With respect to the studies carried out by a team of psychologists at Heriot-Watt University in Edinburgh, Scotland, said that fans of rom-com films like-You’ve Got Mail and The Wedding Planner” fail to communicate to their partners effectively, but people hold the view point that if someone is meant to love one, then they should know what is wanted without telling the one’s requirement.
This is very well explained in the film Don Jon, where the so-called character Jon (Joseph Gordon-Levitt) believes his girlfriend for most of the movie, Barbara (Scarlett Johansson), has unrealistic expectations for relationships because she herself watches too many romantic movies. While Jon is quite the opposite — he has an addiction to porn — they both set impractical thinking for what they expect from one another at the offset. The film went well because it undertook this concept face-to-face. “As Gordon-Levitt’s movie takes great pains to illustrate, what we represent as perfection often proves to be a misleading illusion written by Randy Myers for the San Jose Mercury News.
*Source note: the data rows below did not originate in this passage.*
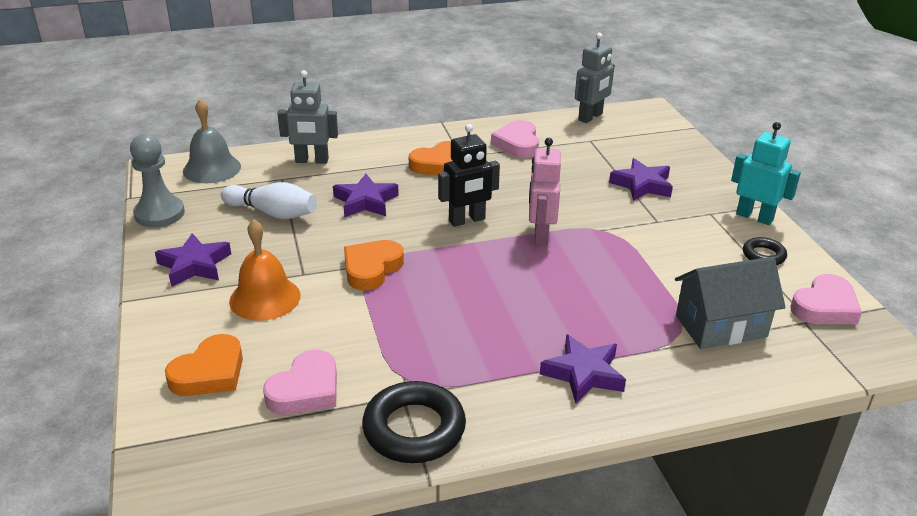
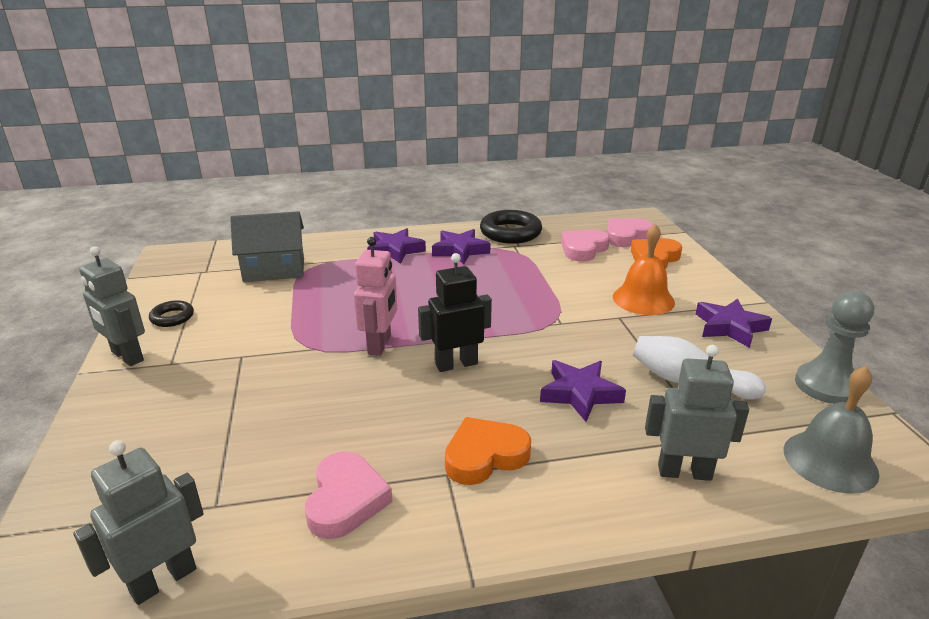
camera: 175 degrees left, 5 degrees down
(371, 268) = (555, 319): orange heart -> none
(642, 185) = (213, 406): purple star -> purple star (460, 250)
(754, 217) = (127, 356): turquoise robot -> grey robot
(825, 307) = (176, 279): pink heart -> pink heart (626, 236)

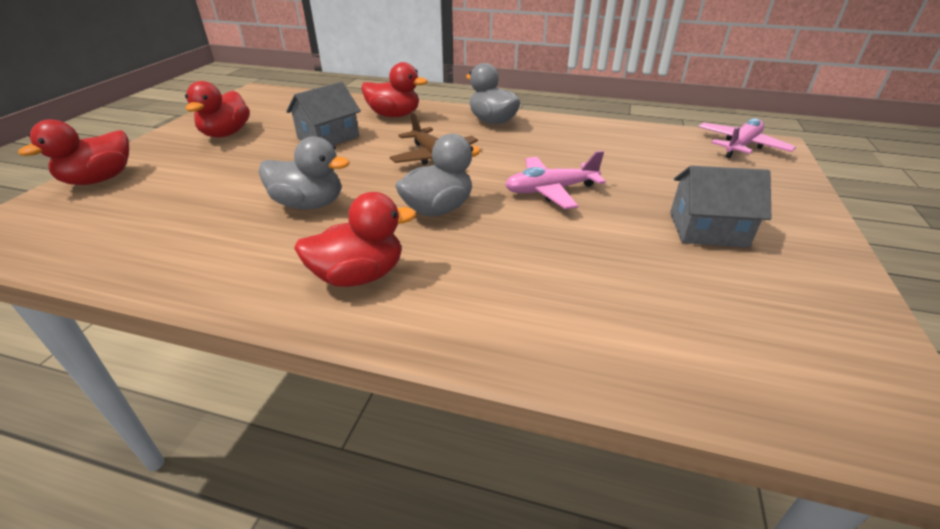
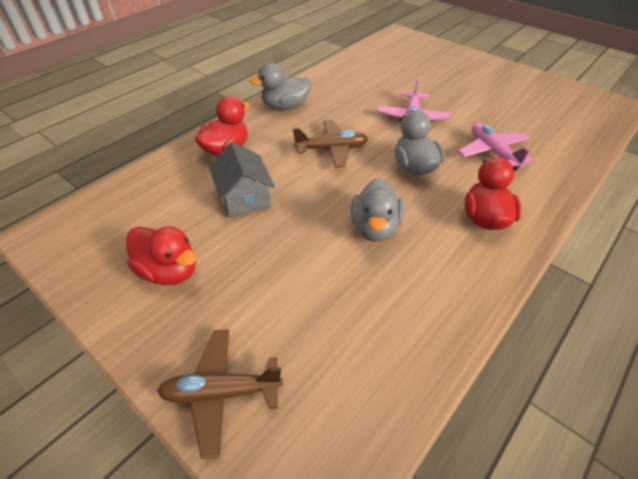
camera: 65 degrees left, 10 degrees up
(99, 179) = (221, 393): red duck -> brown plane
(309, 204) = (374, 228): grey duck -> grey duck turned 150 degrees clockwise
(707, 229) = (478, 88): grey house -> none
(740, 146) = (394, 42): pink plane -> pink plane (492, 152)

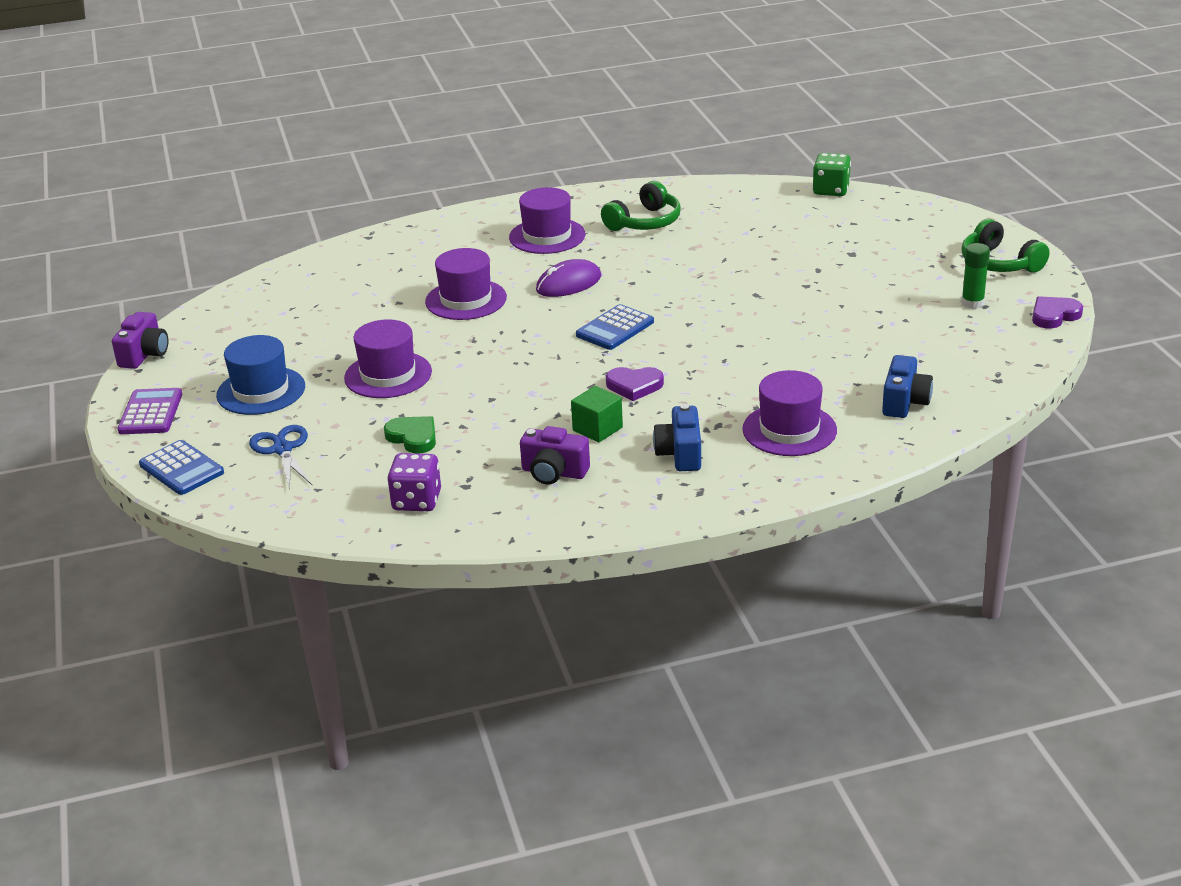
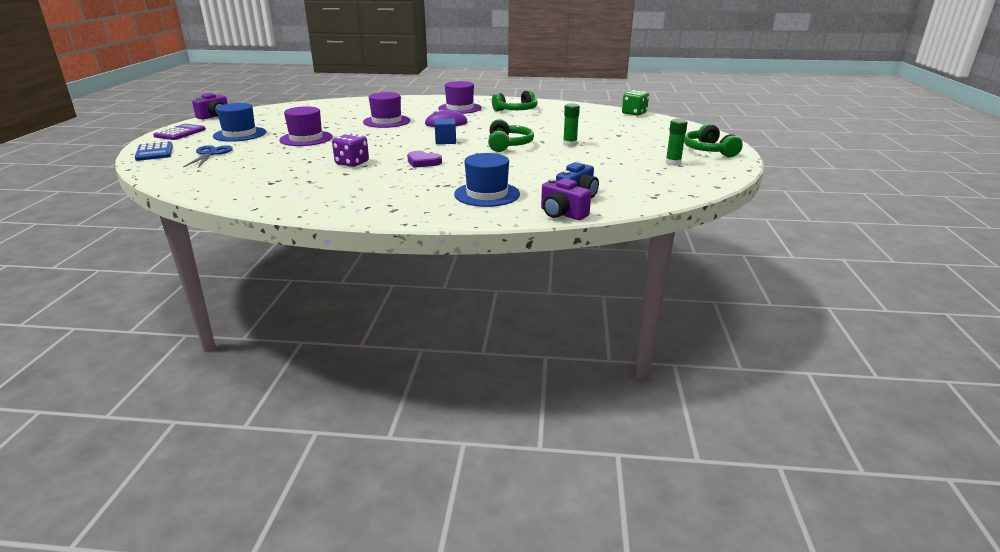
camera: 20 degrees right, 5 degrees down
(413, 437) = (278, 161): green heart -> none
(417, 501) = (236, 183): purple dice -> purple dice (352, 163)
(554, 473) = (324, 186): purple camera -> purple camera (562, 214)
(597, 429) = (376, 174): green cube -> none
(615, 328) = (445, 141): blue calculator -> blue cube
(680, 454) = (406, 192): blue camera -> none
(716, 316) = (508, 145): none -> green headphones
(789, 430) = (487, 194): purple hat -> blue hat
(802, 293) = (570, 144): none -> green glue stick
(1054, 315) = (724, 176): purple heart -> none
However, there have been occasional films too, where the romance representation is very close to realistic grounds. Most popular is, 500 Days of Summer, it taught two valuable lessons: the first lesson what one gets is that the feelings of love aren’t reciprocated, no matter how long does one want to maintain the relationship. The second thing one finds that one feels the love even when least expected. In the case of Tom (Gordon-Levitt, again), he found his love at a job interview (with a woman fittingly named Autumn).

Generally, whatever people view in the films, it’s important for them to understand the relationship very closely and should be practical, especially for those who are in relationships, they should understand the necessary peculiarities between the love seen in films and the unrealistic expectations they create in real life. Rom-coms are good fun to watch, but the contrast between unreal and real should be clear in the viewers’ eyes.